Артемьич!

— Кабы хороший, правильный муж у Серафимы, так бы он сразу вышиб из нее эту дурь.

— Не дурь, а болесть. Я уж с доктором советовалась, с Кацманом. Он хоша и из жидов, а правильный человек. Так и говорит: болесть в Серафиме.

— Ну вас совсем! Отстаньте! Не до вас! С пустяками только пристаешь. У меня в башке-то столбы ходят от заботы, а вы разные пустяки придумываете. Симке скажи, промежду прочим, что я ее растерзаю.

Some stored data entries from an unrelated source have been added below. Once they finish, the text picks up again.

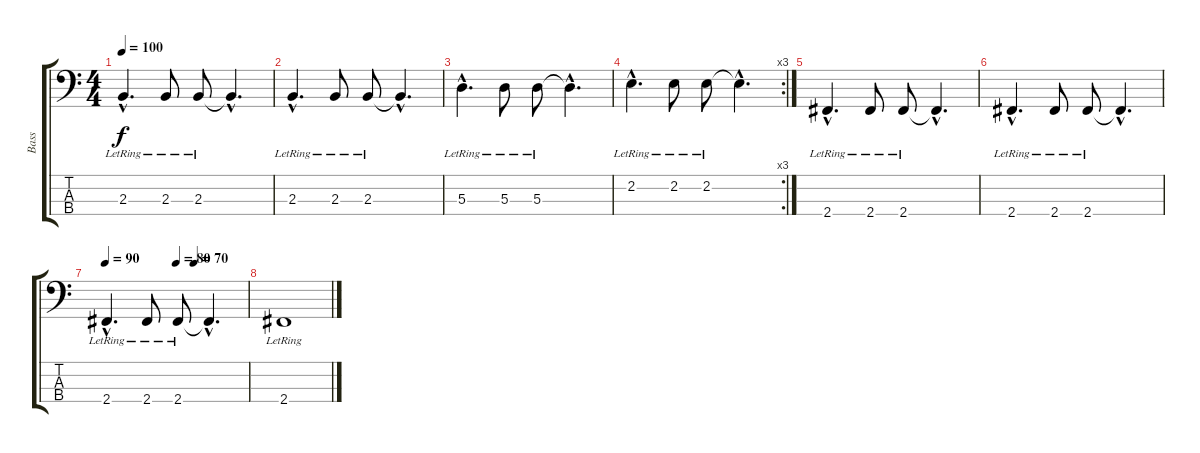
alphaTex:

\track ("Bass" "Bass") {instrument electricbassfinger}
\staff {score tabs}
\tuning (G2 D2 A1 E1) {hide}
\ts (4 4)
\tempo 100
\clef f4
\ks c
2.3{hac lr}.4{d dy f} 2.3{lr}.8 2.3{lr}.8 2.3{hac t}.4{d} |
2.3{hac lr}.4{d} 2.3{lr}.8 2.3{lr}.8 2.3{hac t}.4{d} |
5.3{hac lr}.4{d} 5.3{lr}.8 5.3{lr}.8 5.3{hac t}.4{d} |
\rc 3
2.2{hac lr}.4{d} 2.2{lr}.8 2.2{lr}.8 2.2{hac t}.4{d} |
2.4{hac lr}.4{d} 2.4{lr}.8 2.4{lr}.8 2.4{hac t}.4{d} |
2.4{hac lr}.4{d} 2.4{lr}.8 2.4{lr}.8 2.4{hac t}.4{d} |
\tempo 90
\tempo (80 0.5)
\tempo (70 0.625)
2.4{hac lr}.4{d} 2.4{lr}.8 2.4{lr}.8 2.4{hac t}.4{d} |
2.4{lr}.1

Спорить и прекословить мужу Анфуса Гавриловна теперь не смела и даже была рада этому, потому что все-таки в дому был настоящий хозяин, а не прежний пьяница. Хоть на старости лет пожить по-настоящему, как добрые люди живут. Теперь старушка часто ездила навещать Симу, благо мужа не было дома. Там к чему-то околачивалась Харитина. Так и юлит, так и шмыгает глазами, бесстыжая.

В сущности ни Харитина, ни мать не могли уследить за Серафимой, когда она пила, а только к вечеру она напивалась. Где она брала вино и куда его прятала, никто не знал. В своем пороке она ни за что не хотела признаться и клялась всеми святыми, что про нее налгал проклятый писарь.

Галактион действительно целую зиму провел в поездках по трем уездам и являлся в Заполье только для заседаний в правлении своего банка. Он начинал увлекаться грандиозностью предстоявшей борьбы и работал, как вол. Домой он приезжал редким гостем и даже как-то не удивился, когда застал у себя Харитину, которая только что переехала к нему жить.

— Что же, и отлично, — одобрил он эту новую выходку. — Симе одной скучно, а вдвоем вам будет веселее.

— Это уж наше дело, что там будет, — загадочно ответила Харитина, имевшая такой серьезный вид. — А тебя не спросим.

Несмотря на некоторую резкость, Харитина заметно успокоилась и вся ушла в домашние дела. Она ухаживала за ребятишками, вела все хозяйство и зорко следила за сестрой. К Галактиону она отнеслась спокойно и просто, как к близкому родственнику, и не испытывала предававшего ее волнения в его присутствии.

— А я тебя раньше, Галактион, очень боялась, — откровенно признавалась она. — И не то чтобы боялась по-настоящему, а так, разное в голову лезло. Давно бы следовало к тебе переехать — и всему конец.

Он только сумрачно посмотрел на нее, пожал плечами и ничего не ответил. Действительно, безопаснее места, как его собственный дом, она не могла выбрать.

Только раз Галактион поссорился с своею гостьей из-за того, что она не захотела даже проститься с мужем, когда его отправляли в ссылку, и что в виде насмешки послала ему на дорогу банку персидского порошка.

— Провожать ты его могла и не ходить, а смеяться над человеком в таком положении просто бессовестно, — выговаривал Галактион.

— Я и не думала смеяться… По этапам поведут, так порошок там первое дело. Меня же будет благодарить.

Серафима относилась к сестре как-то безразлично и больше не ревновала ее к мужу. По целым дням она ходила вялая и апатичная и оживлялась только вечером, когда непременно усаживала Харитину играть в дурачки. Странно, что Харитина покорно исполняла все ее капризы.

Для Галактиона вся зима вышла боевая, и он теперь только понял, что значит «дохнуть некогда». Он под руководством Стабровского выучился работать по-настоящему, изо дня в день, из часа в час, и эта неустанная работа затягивала его все сильнее и сильнее. Он чувствовал себя и легко и хорошо, когда был занят.

— Бисмарк сказал, что умрет в своих оглоблях, как водовозная кляча, — объяснял ему Стабровский. — А нам и бог велел.